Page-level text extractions
******
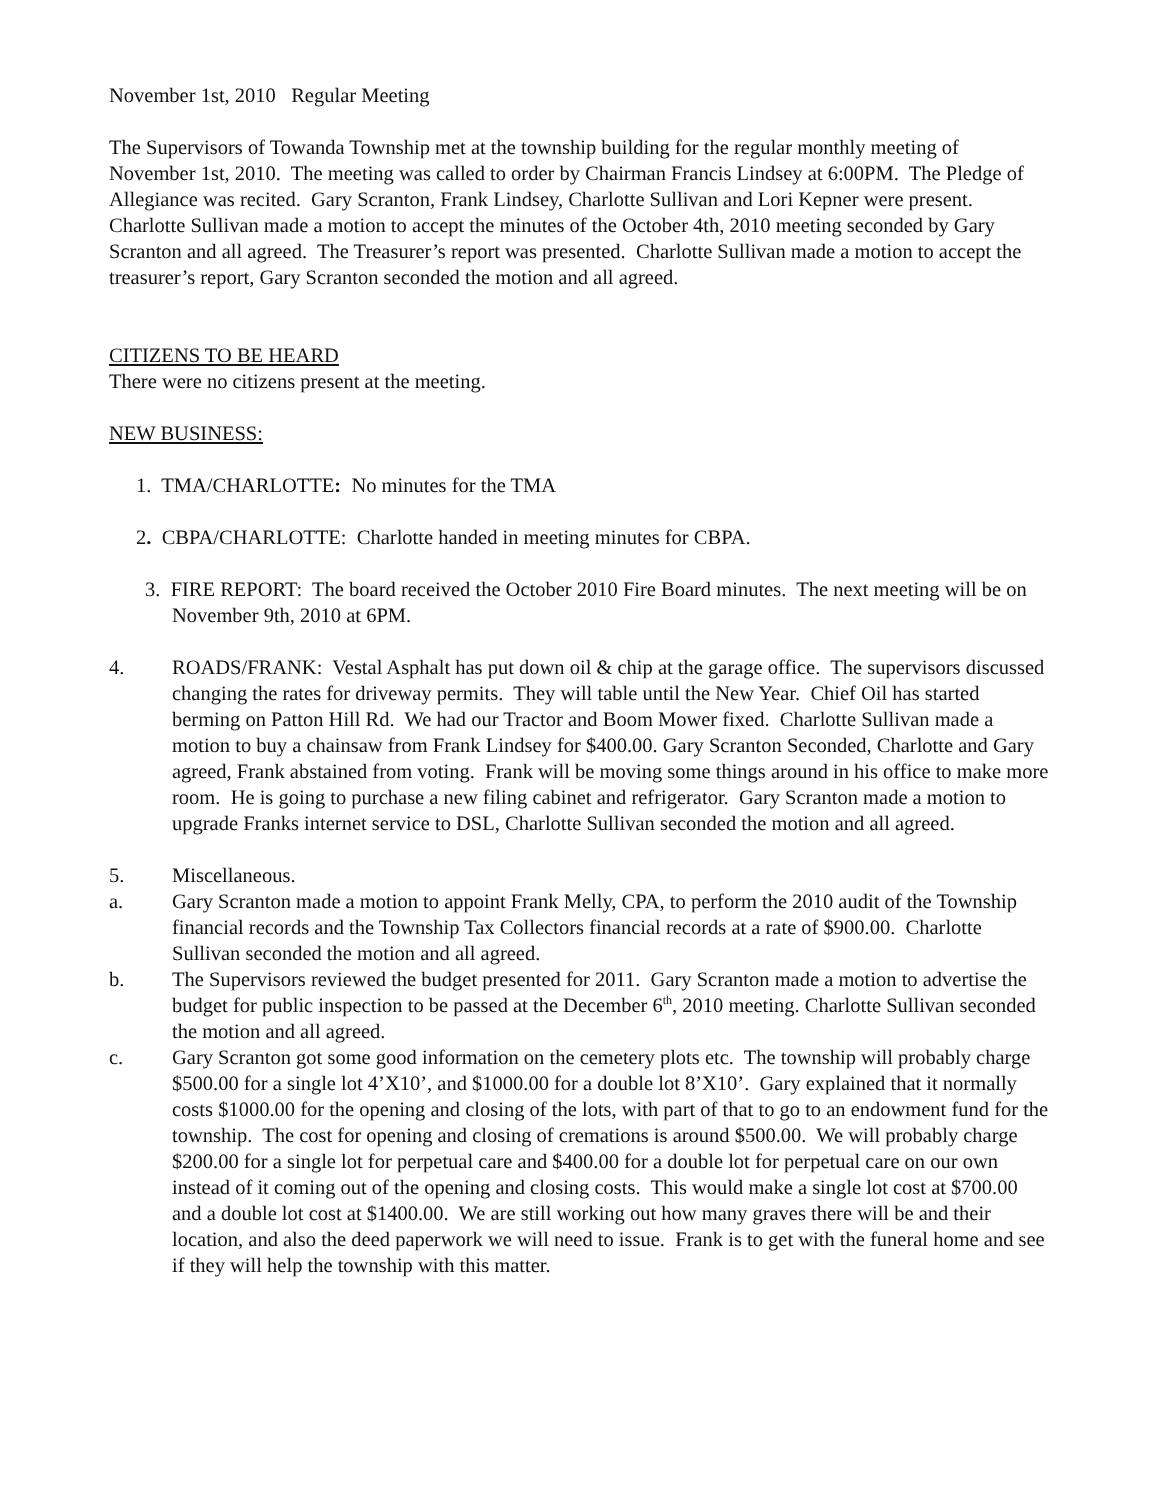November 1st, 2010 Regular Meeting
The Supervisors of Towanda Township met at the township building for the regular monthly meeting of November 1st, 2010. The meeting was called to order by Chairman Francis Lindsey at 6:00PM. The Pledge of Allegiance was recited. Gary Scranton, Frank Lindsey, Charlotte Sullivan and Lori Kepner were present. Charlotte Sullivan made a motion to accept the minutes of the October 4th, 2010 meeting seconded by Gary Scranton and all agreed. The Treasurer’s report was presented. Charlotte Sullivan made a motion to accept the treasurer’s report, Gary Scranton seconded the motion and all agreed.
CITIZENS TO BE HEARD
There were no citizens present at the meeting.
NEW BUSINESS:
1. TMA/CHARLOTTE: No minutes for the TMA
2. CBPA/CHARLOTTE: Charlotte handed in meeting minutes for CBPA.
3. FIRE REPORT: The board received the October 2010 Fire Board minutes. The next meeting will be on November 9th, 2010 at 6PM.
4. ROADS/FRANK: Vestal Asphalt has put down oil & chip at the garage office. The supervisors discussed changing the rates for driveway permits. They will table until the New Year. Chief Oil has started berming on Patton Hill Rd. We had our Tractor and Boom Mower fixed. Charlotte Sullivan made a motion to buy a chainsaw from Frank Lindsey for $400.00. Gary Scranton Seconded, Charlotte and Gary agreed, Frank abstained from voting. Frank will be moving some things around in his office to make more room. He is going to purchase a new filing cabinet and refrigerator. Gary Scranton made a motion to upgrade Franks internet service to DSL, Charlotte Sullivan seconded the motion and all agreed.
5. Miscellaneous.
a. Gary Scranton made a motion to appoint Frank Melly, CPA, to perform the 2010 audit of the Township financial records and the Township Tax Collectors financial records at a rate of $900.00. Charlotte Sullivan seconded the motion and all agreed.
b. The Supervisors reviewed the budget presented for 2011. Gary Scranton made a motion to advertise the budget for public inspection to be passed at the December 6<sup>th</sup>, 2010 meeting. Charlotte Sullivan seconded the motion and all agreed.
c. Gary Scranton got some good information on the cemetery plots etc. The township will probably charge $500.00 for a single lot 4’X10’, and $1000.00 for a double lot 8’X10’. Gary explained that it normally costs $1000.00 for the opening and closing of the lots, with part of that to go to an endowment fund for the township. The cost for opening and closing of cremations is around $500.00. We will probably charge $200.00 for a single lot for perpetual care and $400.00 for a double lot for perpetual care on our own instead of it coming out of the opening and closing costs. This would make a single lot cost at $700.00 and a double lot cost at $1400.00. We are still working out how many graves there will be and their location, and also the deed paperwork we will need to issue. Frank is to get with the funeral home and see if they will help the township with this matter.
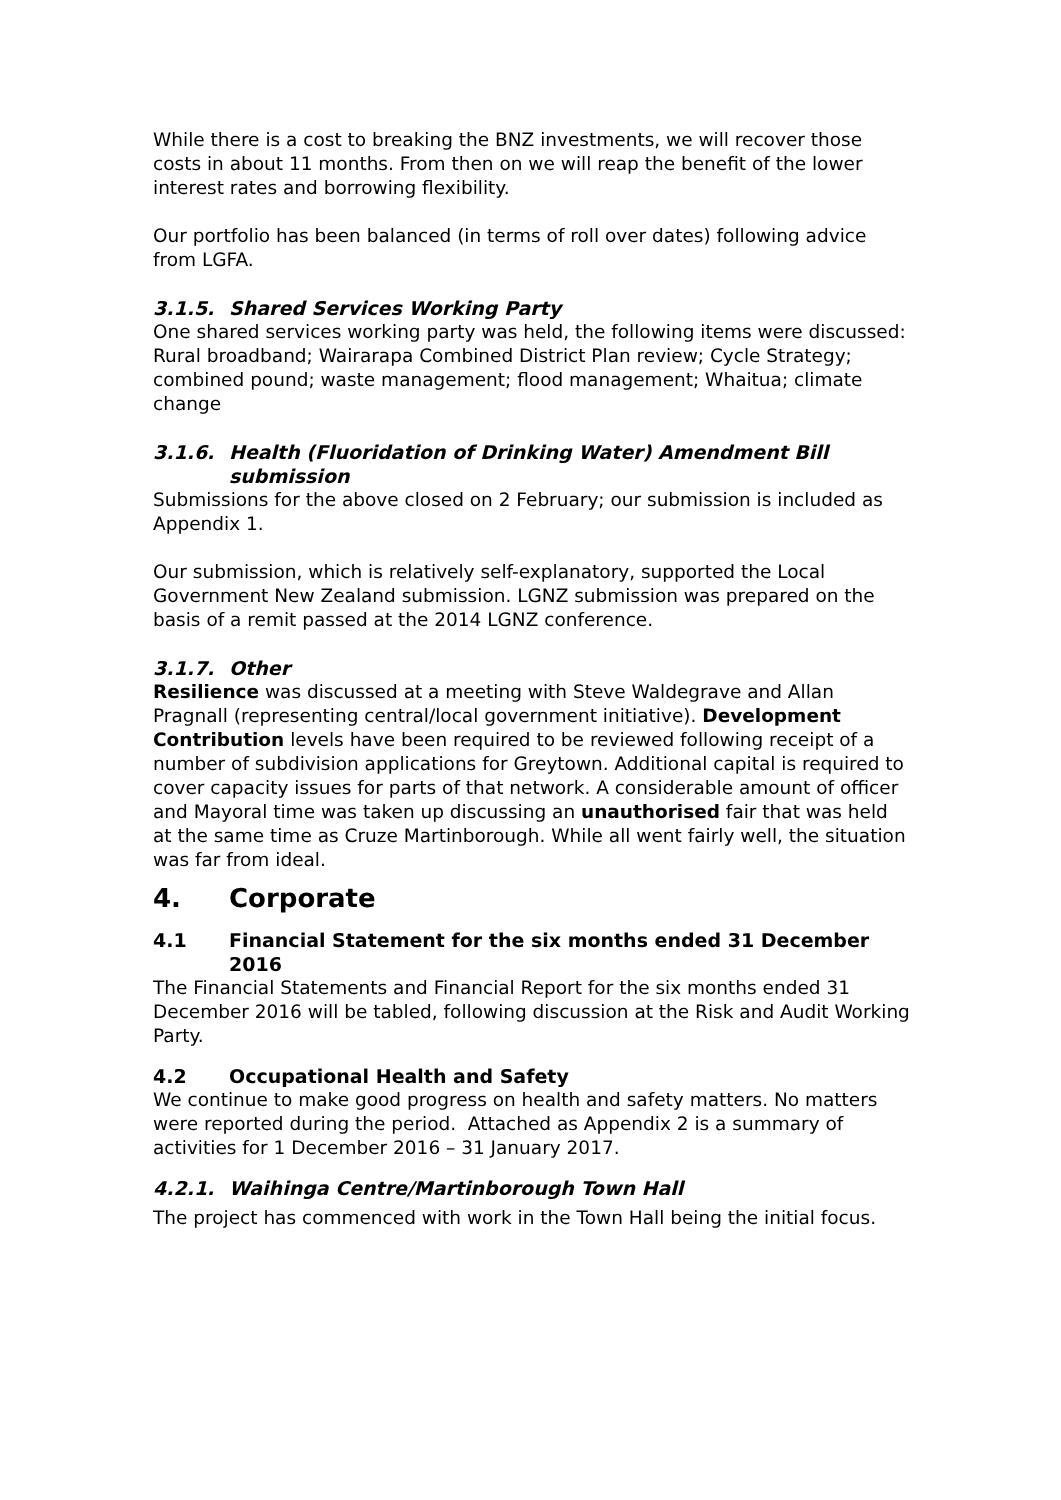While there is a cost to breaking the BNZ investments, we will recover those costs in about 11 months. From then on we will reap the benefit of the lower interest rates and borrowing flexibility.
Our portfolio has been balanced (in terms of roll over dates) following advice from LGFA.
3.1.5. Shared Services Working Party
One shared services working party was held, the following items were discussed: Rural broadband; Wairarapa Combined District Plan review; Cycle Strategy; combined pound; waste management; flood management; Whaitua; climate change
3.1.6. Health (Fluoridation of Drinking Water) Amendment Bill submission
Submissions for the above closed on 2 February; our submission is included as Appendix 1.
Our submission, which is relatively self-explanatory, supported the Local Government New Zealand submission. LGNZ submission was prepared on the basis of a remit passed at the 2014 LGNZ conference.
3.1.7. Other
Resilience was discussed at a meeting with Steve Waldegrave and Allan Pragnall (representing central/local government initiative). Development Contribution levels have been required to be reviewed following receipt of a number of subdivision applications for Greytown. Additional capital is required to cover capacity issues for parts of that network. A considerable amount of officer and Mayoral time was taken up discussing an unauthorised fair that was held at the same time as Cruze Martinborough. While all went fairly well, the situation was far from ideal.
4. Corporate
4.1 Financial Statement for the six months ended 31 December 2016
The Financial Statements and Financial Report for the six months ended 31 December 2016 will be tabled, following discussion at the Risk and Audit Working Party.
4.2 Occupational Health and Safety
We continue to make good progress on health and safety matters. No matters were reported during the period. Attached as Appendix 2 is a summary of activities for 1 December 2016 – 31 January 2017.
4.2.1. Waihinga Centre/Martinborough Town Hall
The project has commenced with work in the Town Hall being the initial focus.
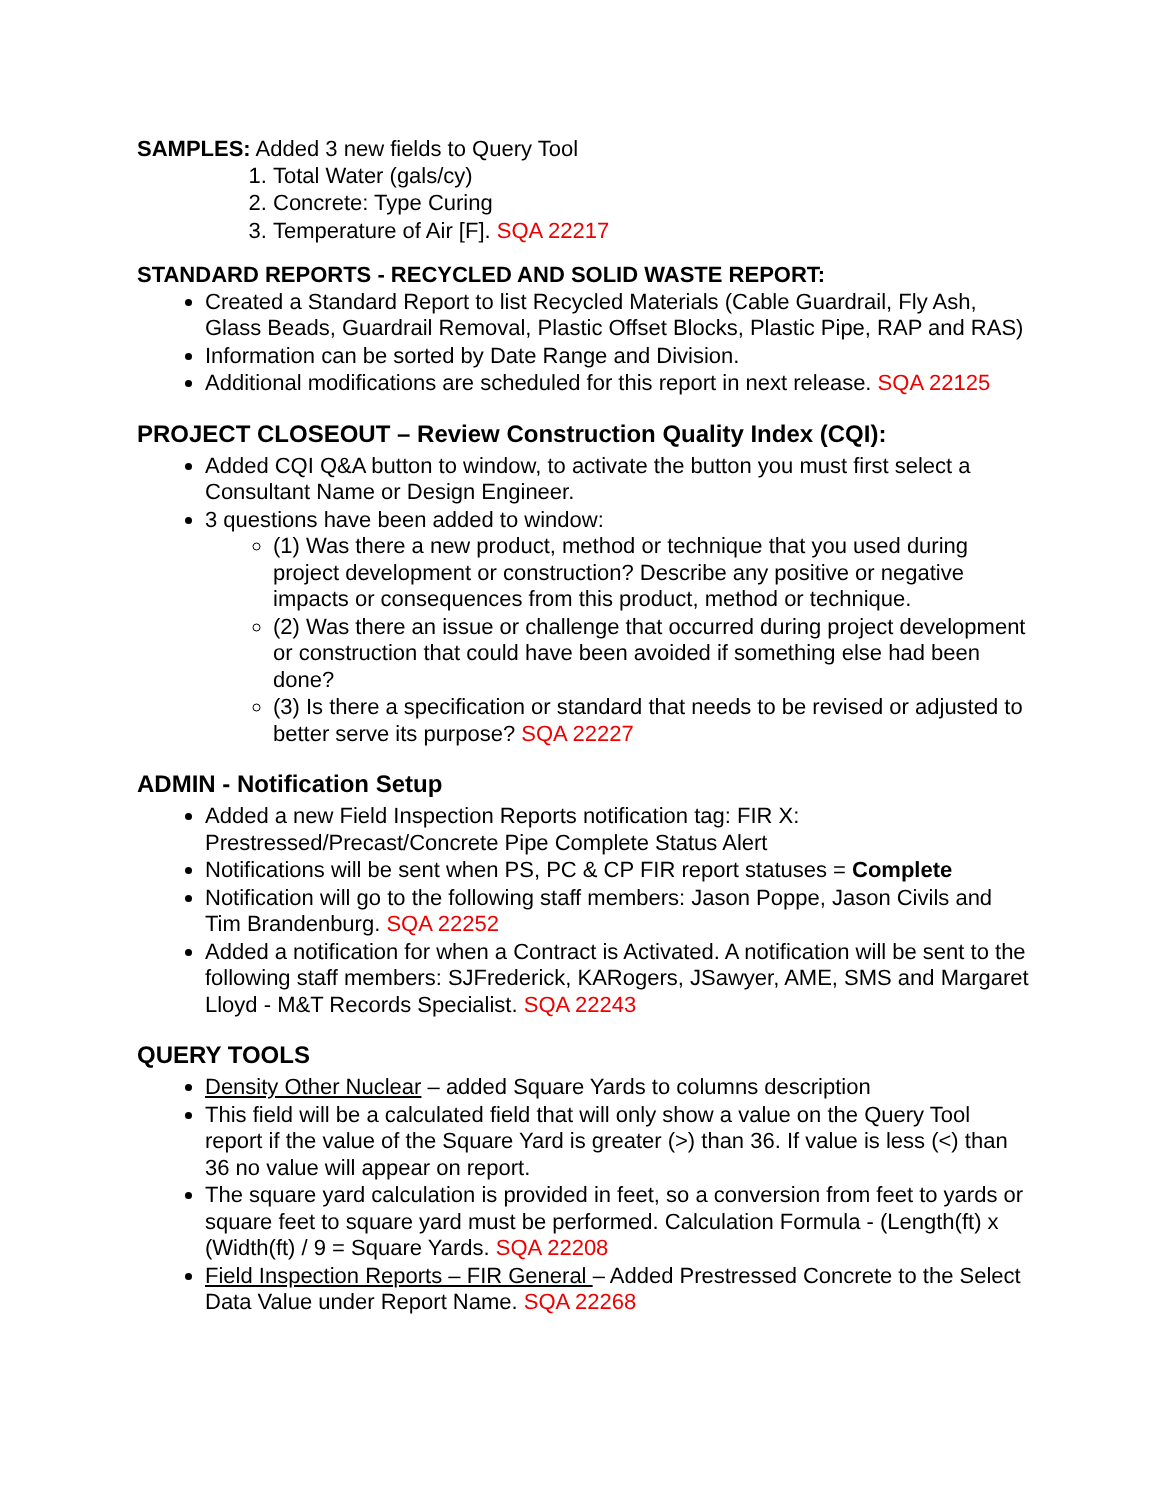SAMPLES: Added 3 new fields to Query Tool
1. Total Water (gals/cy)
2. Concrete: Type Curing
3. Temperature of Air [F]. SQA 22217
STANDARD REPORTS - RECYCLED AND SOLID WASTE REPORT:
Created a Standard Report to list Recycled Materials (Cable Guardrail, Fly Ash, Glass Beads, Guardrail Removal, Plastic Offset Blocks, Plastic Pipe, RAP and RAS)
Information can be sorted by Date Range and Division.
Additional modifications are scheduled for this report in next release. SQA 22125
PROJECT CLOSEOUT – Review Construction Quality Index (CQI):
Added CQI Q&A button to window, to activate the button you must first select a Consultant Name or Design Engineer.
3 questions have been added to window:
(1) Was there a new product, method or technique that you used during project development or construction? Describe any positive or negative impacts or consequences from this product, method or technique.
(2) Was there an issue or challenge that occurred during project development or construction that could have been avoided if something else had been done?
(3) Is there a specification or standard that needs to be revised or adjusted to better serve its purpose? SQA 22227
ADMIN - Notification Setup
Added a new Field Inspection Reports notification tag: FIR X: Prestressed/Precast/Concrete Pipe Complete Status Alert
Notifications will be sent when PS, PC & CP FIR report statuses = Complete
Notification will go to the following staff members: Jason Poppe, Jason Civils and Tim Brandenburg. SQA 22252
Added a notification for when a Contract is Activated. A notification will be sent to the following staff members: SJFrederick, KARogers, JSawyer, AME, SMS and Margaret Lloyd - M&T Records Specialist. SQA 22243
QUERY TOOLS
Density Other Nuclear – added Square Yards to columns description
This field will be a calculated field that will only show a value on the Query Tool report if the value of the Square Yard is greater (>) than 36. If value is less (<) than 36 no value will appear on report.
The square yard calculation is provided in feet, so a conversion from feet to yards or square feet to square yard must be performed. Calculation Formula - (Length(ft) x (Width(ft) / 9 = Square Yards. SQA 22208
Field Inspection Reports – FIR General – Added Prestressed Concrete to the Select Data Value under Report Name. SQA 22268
******
**Work to complete**
Write out exactly the lines above between the line with "Notifications will be" and the line with "This field will", inclusive, and nothing beyond them.

**Result**
Notifications will be sent when PS, PC & CP FIR report statuses = Complete
Notification will go to the following staff members: Jason Poppe, Jason Civils and Tim Brandenburg. SQA 22252
Added a notification for when a Contract is Activated. A notification will be sent to the following staff members: SJFrederick, KARogers, JSawyer, AME, SMS and Margaret Lloyd - M&T Records Specialist. SQA 22243
QUERY TOOLS
Density Other Nuclear – added Square Yards to columns description
This field will be a calculated field that will only show a value on the Query Tool report if the value of the Square Yard is greater (>) than 36. If value is less (<) than 36 no value will appear on report.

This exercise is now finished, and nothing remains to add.